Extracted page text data
▼
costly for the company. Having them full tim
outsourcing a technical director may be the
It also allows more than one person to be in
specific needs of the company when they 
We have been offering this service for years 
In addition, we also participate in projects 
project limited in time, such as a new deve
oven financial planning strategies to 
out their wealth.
▲
▼
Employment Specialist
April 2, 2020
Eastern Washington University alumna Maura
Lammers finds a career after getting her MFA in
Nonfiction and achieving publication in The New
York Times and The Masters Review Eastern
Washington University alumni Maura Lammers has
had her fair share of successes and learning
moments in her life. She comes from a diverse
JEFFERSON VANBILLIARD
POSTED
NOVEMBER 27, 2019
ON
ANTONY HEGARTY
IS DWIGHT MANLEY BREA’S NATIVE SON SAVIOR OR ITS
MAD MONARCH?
▲
■ **Task brief**
Your answer should be the lines above, from the line containing "costly for the company. Having them full tim" up to and including the line containing "out their wealth.", reproduced exactly and with nothing else.

■ **Result for this task**
costly for the company. Having them full tim
outsourcing a technical director may be the
It also allows more than one person to be in
specific needs of the company when they 
We have been offering this service for years 
In addition, we also participate in projects 
project limited in time, such as a new deve
oven financial planning strategies to 
out their wealth.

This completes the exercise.